Uma decisão recente do Superior Tribunal de Justiça (STJ) pode derrubar milhares de ações judiciais de poupadores que ainda tentam receber correções na inflação referentes aos planos econômicos da virada da década de 80, como Bresser e Verão. A 4ª Turma do STJ limitou a cinco anos o prazo para que os correntistas beneficiados por ações civis públicas possam se “habilitar” nesses processos e pedir o pagamento do valor a que teriam direito. O prazo de cinco anos é contado a partir do momento em que a ação civil pública transitar em julgado – ou seja, quando não couber mais recurso da decisão.
Embora os planos econômicos sejam do fim da década de 80, a disputa judicial sobre os expurgos inflacionários ainda persiste. Segundo a Federação Brasileira de Bancos (Febraban), há atualmente 1.030 ações civis públicas na Justiça, além de cerca de um milhão de ações individuais referentes aos planos econômicos. A decisão do STJ refere-se à controvérsia sobre o prazo para pedir o recebimento dos expurgos. Os poupadores argumentam que é de 20 anos, enquanto os bancos sustentam ser de cinco anos.
Na semana passada, o STJ concluiu pelo prazo de cinco anos, ao manifestar-se pela primeira vez sobre o período aplicável às ações individuais de execução – nas quais os beneficiados pelas ações civis públicas pedem para receber os valores a que teriam direito. Os ministros analisaram um recurso da Caixa Econômica Federal (CEF) contra um correntista do Paraná. A instituição havia sido condenada, em uma ação civil pública, a pagar aos poupadores do Estado correções na inflação relativa aos meses de junho de 1987 (plano Bresser) e janeiro de 1989 (plano Verão), somados a juros de 0,5% ao mês. Com base nessa decisão, diversos correntistas entraram na Justiça para receber o montante.
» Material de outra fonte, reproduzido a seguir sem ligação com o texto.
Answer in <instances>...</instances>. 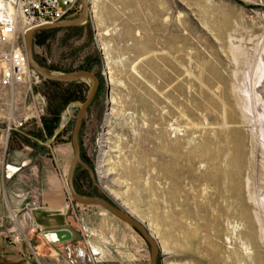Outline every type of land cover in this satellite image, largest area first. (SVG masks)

Em um desses processos, a Caixa recorreu ao STJ argumentando que o pedido estava fora do prazo. A ação civil pública contra a CEF, ajuizada pela Associação Paranaense de Defesa do Consumidor (Apadeco), transitou em julgado em 2001. O poupador entrou na Justiça para receber os valores em 2010 – nove anos depois. A Corte concordou com a alegação da instituição bancária.
Ao estipular o período de cinco anos, o relator do processo da Caixa no STJ, ministro Luis Felipe Salomão, tomou como base decisão anterior da própria Corte. No ano passado, a 2ª Seção do STJ já havia estipulado que o prazo para ingressar com ações civis públicas envolvendo planos econômicos também é de cinco anos. Antes, o Judiciário não tinha um entendimento claro a respeito desse prazo, e essas ações eram propostas em até 20 anos. Como a lei das ações civis públicas não trata da prescrição, os ministros aplicaram, por analogia, o período de cinco anos válido para as ações populares.
A Caixa argumentou que o mesmo período deveria se aplicar à ação de execução. Isso tendo como base a Súmula nº 150 do Supremo Tribunal Federal, que diz que a execução prescreve no mesmo prazo da ação principal. Portanto, se a ação civil pública prescreve em cinco anos, a ação de execução só pode ser ajuizada nesse mesmo período de tempo. A decisão do STJ deixa claro, porém, que é de 20 anos o prazo para entrar com ações individuais de conhecimento relativas aos planos econômicos – nas quais se discute se há ou não o direito a receber os expurgos.
A Caixa não quis se manifestar antes da publicação do acórdão do STJ. O advogado do correntista paranaense, Alexandre de Salles Gonçalves, afirmou que vai recorrer. “A decisão viola a coisa julgada, porque o prazo de prescrição definido na própria sentença da ação civil pública foi de 20 anos”, afirma. Ele sustenta que, com isso, a execução deveria seguir o mesmo período fixado na ação principal, no caso concreto. Segundo Gonçalves, o mesmo assunto está para ser julgado como recurso repetitivo pela 2ª Seção do STJ.
Para o diretor jurídico da Febraban, Antonio Negrão, a decisão “garante a segurança jurídica no país e evita a proliferação de milhares de pleitos ilegítimos relacionados a fatos ocorridos há décadas”. Os bancos denunciaram recentemente esquemas de fraude nas habilitações em ações civis públicas relativas a planos econômicos. A advogada da Apadeco, Gisele Passos Tedeschi, diz que as fraudes são poucas tendo em vista o universo de poupadores, e que 20 anos não seria um prazo longo demais considerando a hipossuficiência dos poupadores. Apesar da discussão, o STF ainda decidirá se os bancos devem pagar as diferenças dos índices inflacionários.